**PROBLEM**
Rewrite the entries from the line with "Which series reaches" up to and including the line with "Open (Series 2)", replacing "maximum" with "highest" and keeping everything else the same.

**INFORMATION GIVEN**
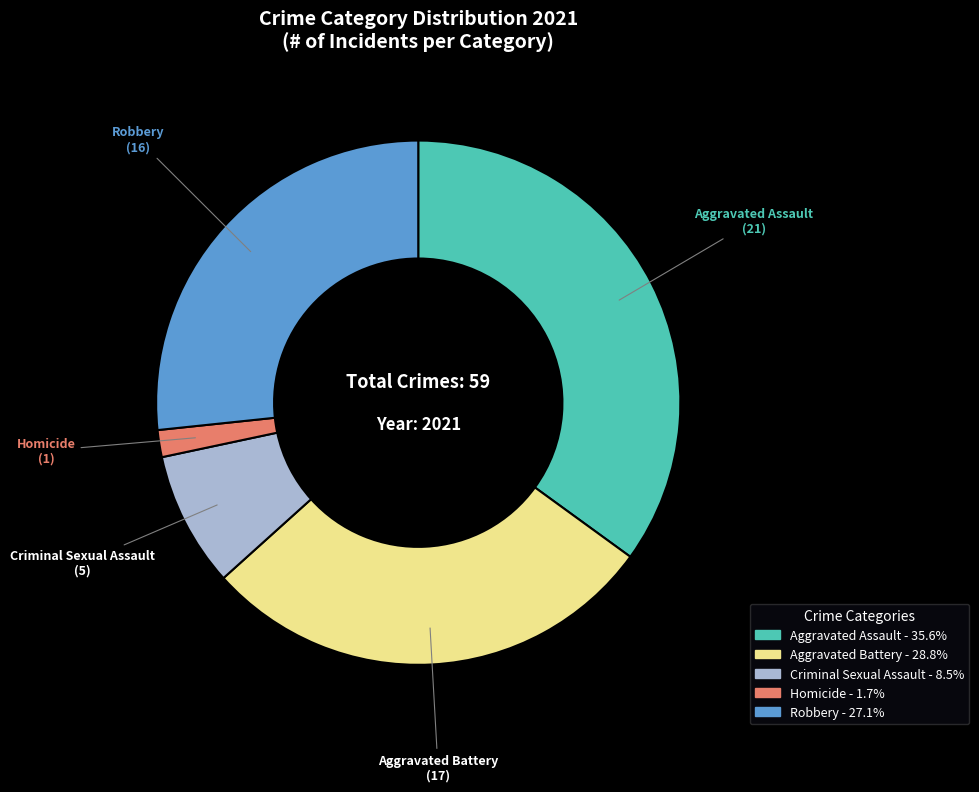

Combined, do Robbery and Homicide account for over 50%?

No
--
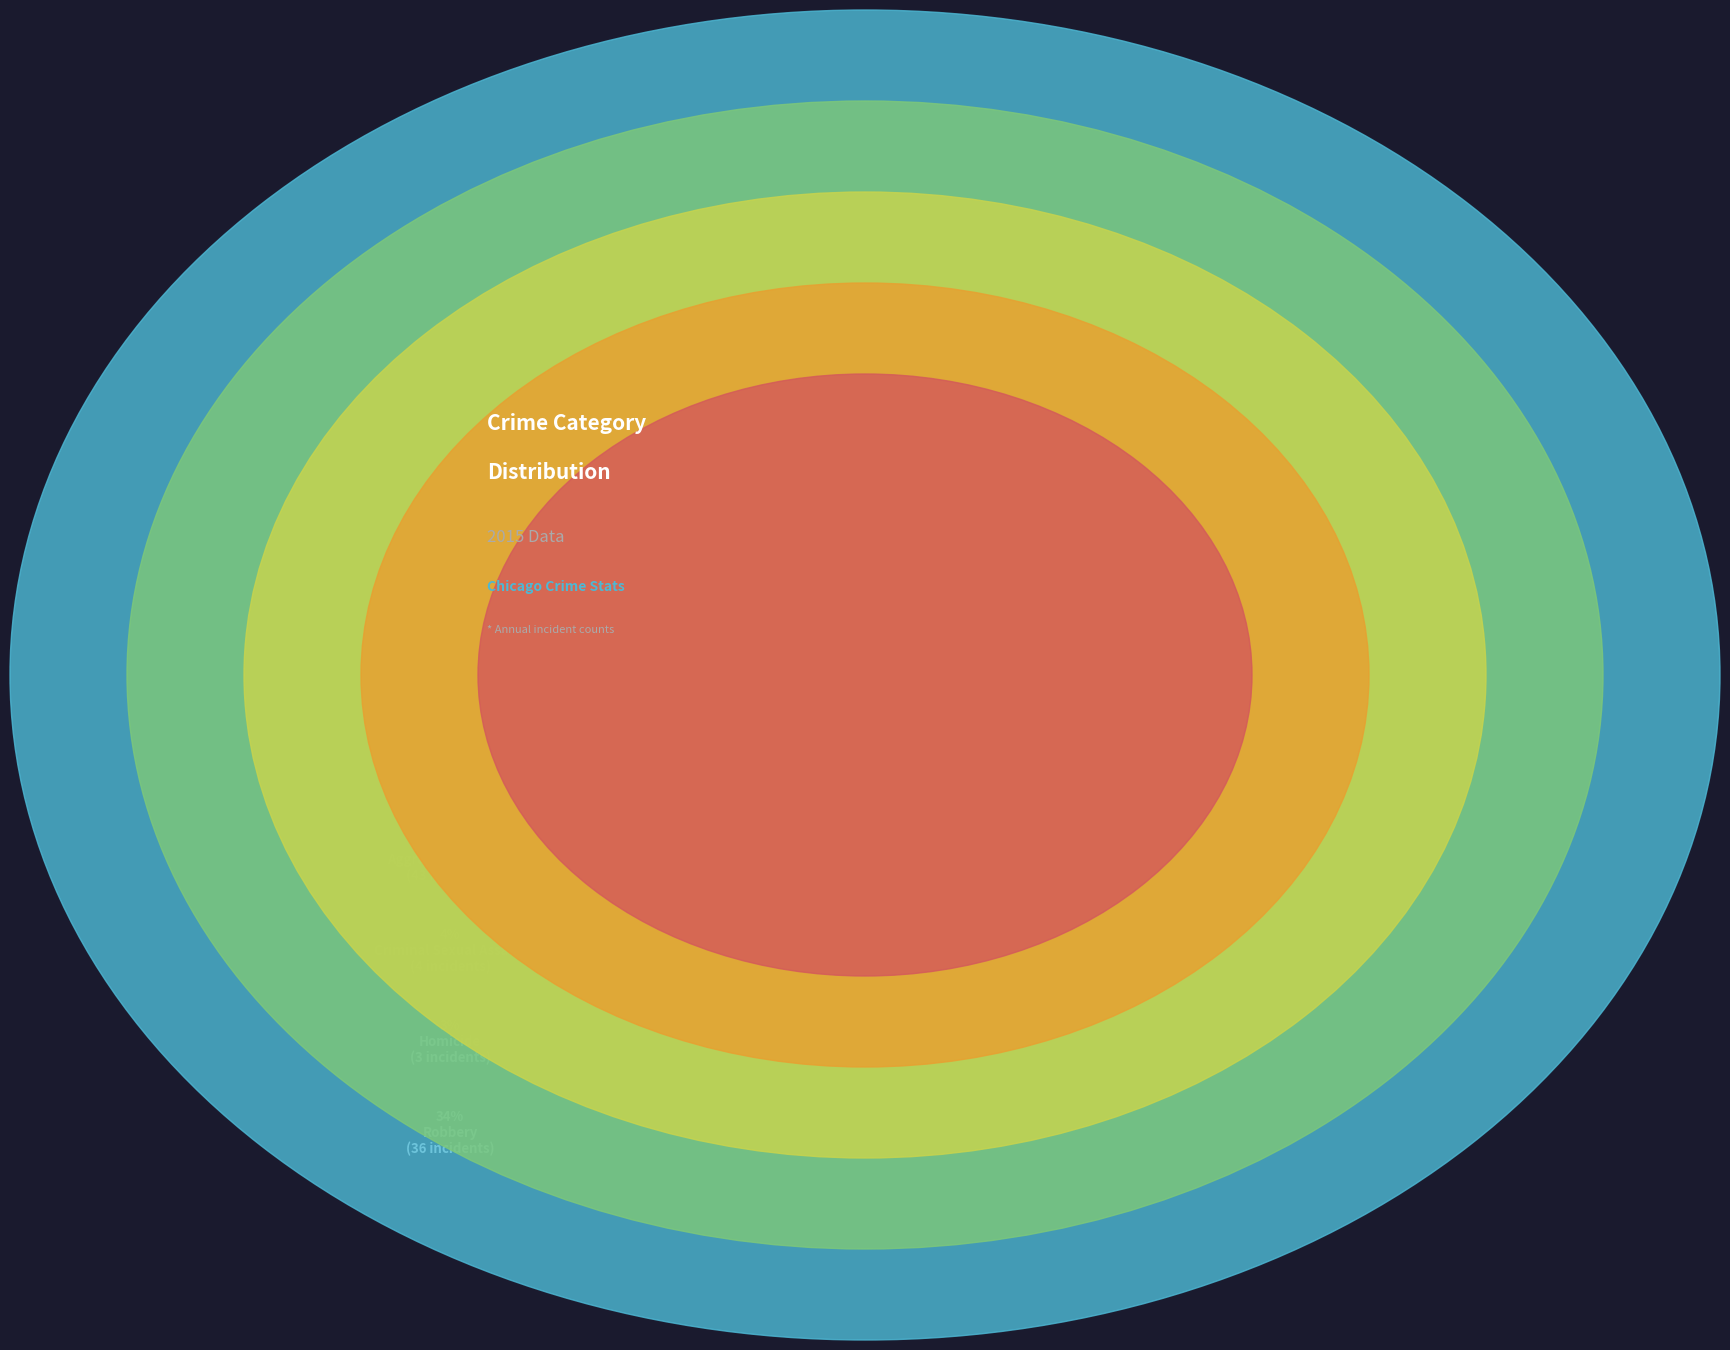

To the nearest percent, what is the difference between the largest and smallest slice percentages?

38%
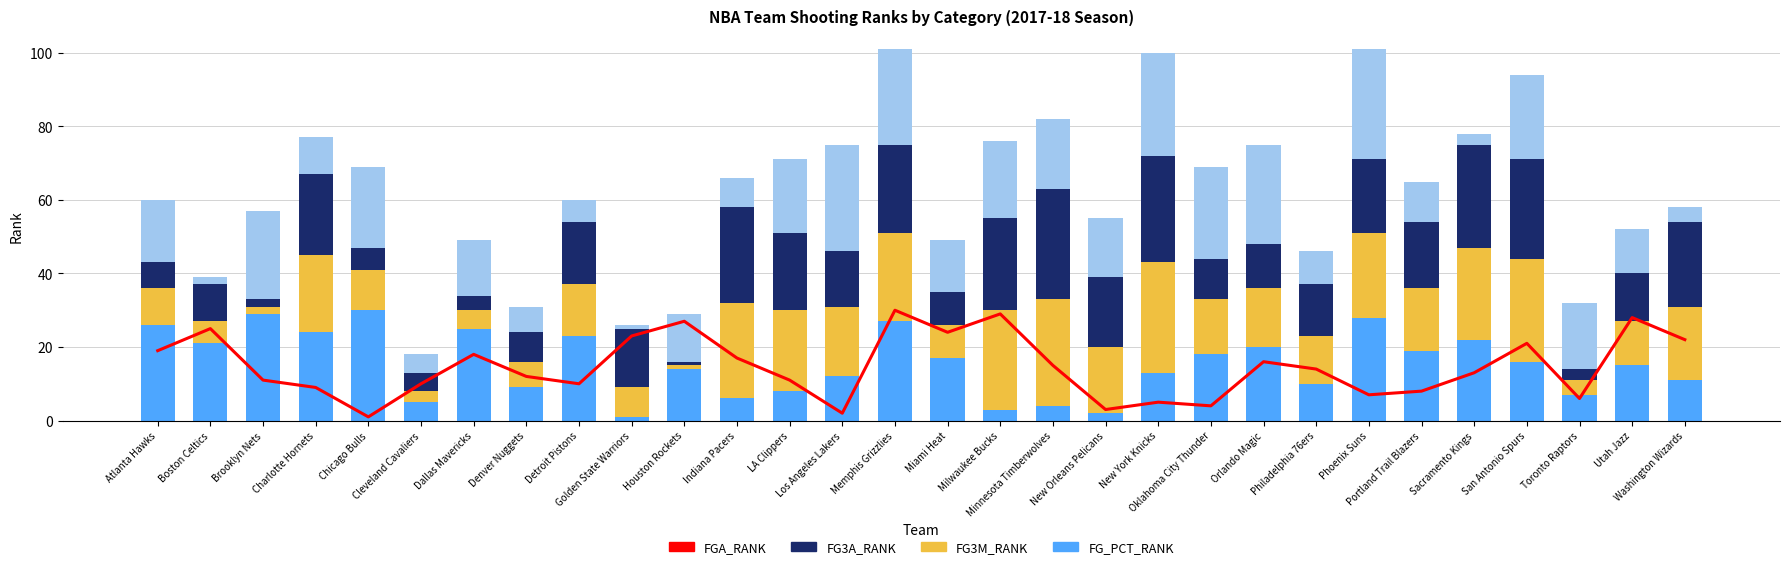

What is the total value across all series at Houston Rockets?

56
--
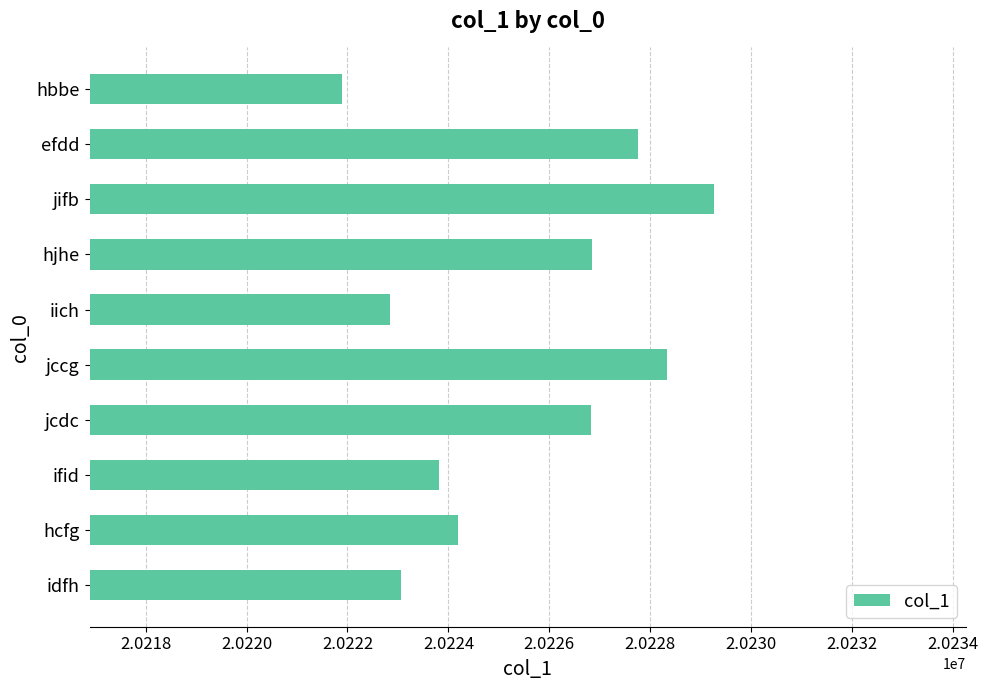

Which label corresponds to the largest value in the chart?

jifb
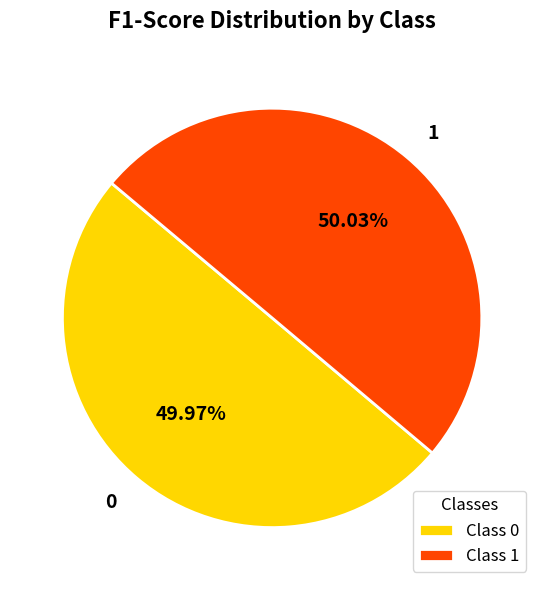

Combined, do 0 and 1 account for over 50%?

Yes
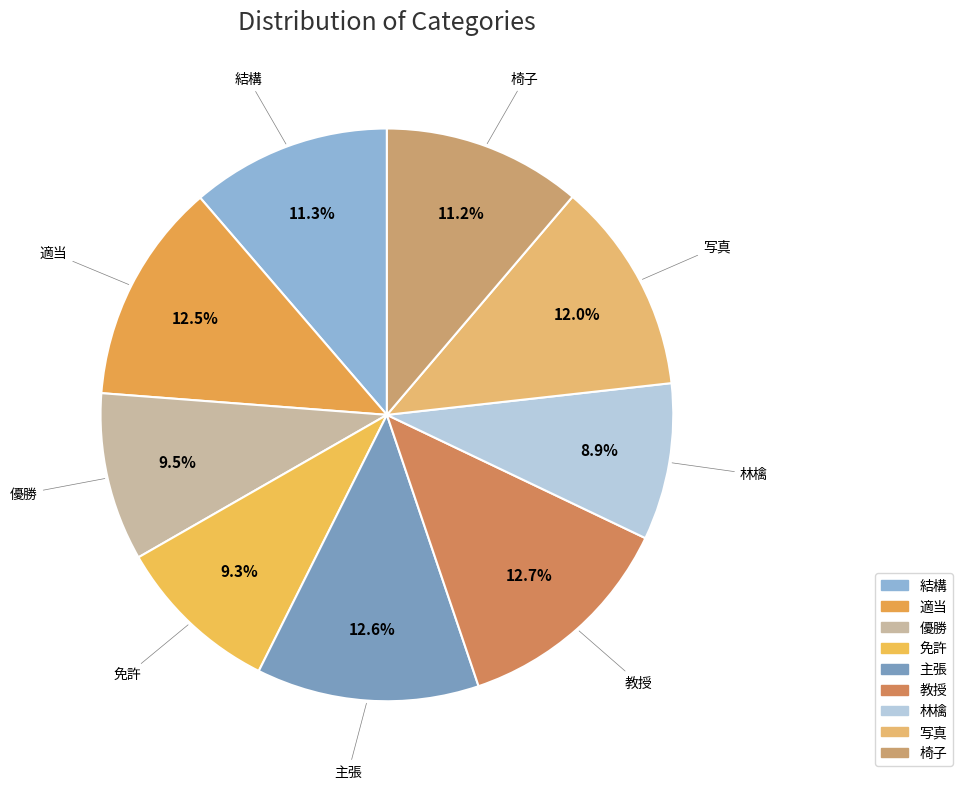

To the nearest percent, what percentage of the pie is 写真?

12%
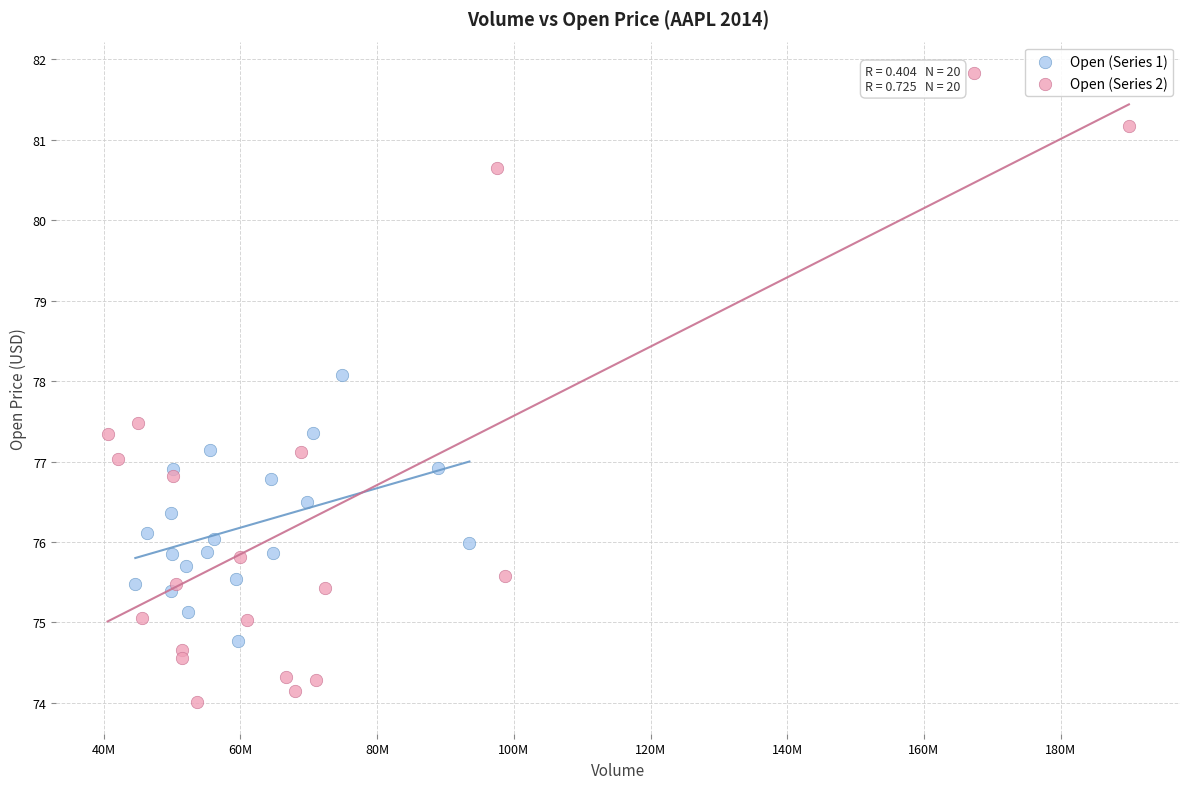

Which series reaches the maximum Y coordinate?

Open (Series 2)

**ANSWER TO THIS TASK**
Which series reaches the highest Y coordinate?

Open (Series 2)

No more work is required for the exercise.